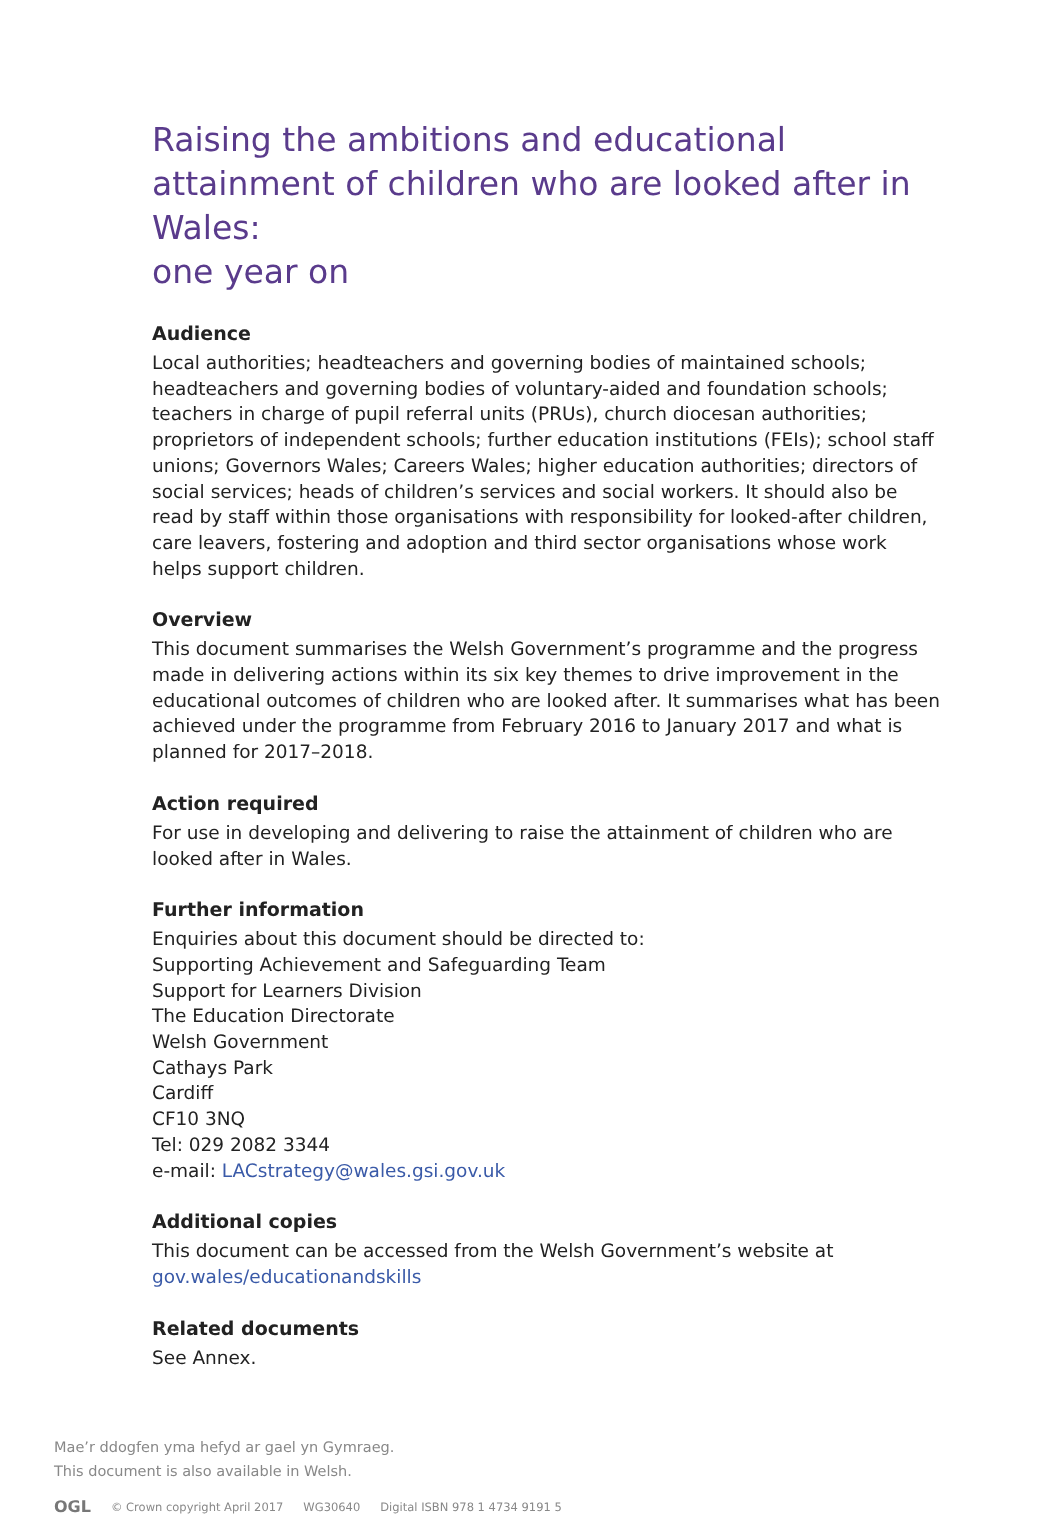Raising the ambitions and educational attainment of children who are looked after in Wales:
one year on
Audience
Local authorities; headteachers and governing bodies of maintained schools; headteachers and governing bodies of voluntary-aided and foundation schools; teachers in charge of pupil referral units (PRUs), church diocesan authorities; proprietors of independent schools; further education institutions (FEIs); school staff unions; Governors Wales; Careers Wales; higher education authorities; directors of social services; heads of children’s services and social workers. It should also be read by staff within those organisations with responsibility for looked-after children, care leavers, fostering and adoption and third sector organisations whose work helps support children.
Overview
This document summarises the Welsh Government’s programme and the progress made in delivering actions within its six key themes to drive improvement in the educational outcomes of children who are looked after. It summarises what has been achieved under the programme from February 2016 to January 2017 and what is planned for 2017–2018.
Action required
For use in developing and delivering to raise the attainment of children who are looked after in Wales.
Further information
Enquiries about this document should be directed to:
Supporting Achievement and Safeguarding Team
Support for Learners Division
The Education Directorate
Welsh Government
Cathays Park
Cardiff
CF10 3NQ
Tel: 029 2082 3344
e-mail: LACstrategy@wales.gsi.gov.uk
Additional copies
This document can be accessed from the Welsh Government’s website at
gov.wales/educationandskills
Related documents
See Annex.
Mae’r ddogfen yma hefyd ar gael yn Gymraeg.
This document is also available in Welsh.
OGL © Crown copyright April 2017 WG30640 Digital ISBN 978 1 4734 9191 5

# # # # # # #

* Description of the task *
Copy the records exactly. Skip any pictures.

* Answer box *
Raising the ambitions and educational attainment of children who are looked after in Wales:
one year on
Audience
Local authorities; headteachers and governing bodies of maintained schools; headteachers and governing bodies of voluntary-aided and foundation schools; teachers in charge of pupil referral units (PRUs), church diocesan authorities; proprietors of independent schools; further education institutions (FEIs); school staff unions; Governors Wales; Careers Wales; higher education authorities; directors of social services; heads of children’s services and social workers. It should also be read by staff within those organisations with responsibility for looked-after children, care leavers, fostering and adoption and third sector organisations whose work helps support children.
Overview
This document summarises the Welsh Government’s programme and the progress made in delivering actions within its six key themes to drive improvement in the educational outcomes of children who are looked after. It summarises what has been achieved under the programme from February 2016 to January 2017 and what is planned for 2017–2018.
Action required
For use in developing and delivering to raise the attainment of children who are looked after in Wales.
Further information
Enquiries about this document should be directed to:
Supporting Achievement and Safeguarding Team
Support for Learners Division
The Education Directorate
Welsh Government
Cathays Park
Cardiff
CF10 3NQ
Tel: 029 2082 3344
e-mail: LACstrategy@wales.gsi.gov.uk
Additional copies
This document can be accessed from the Welsh Government’s website at
gov.wales/educationandskills
Related documents
See Annex.
Mae’r ddogfen yma hefyd ar gael yn Gymraeg.
This document is also available in Welsh.
OGL © Crown copyright April 2017 WG30640 Digital ISBN 978 1 4734 9191 5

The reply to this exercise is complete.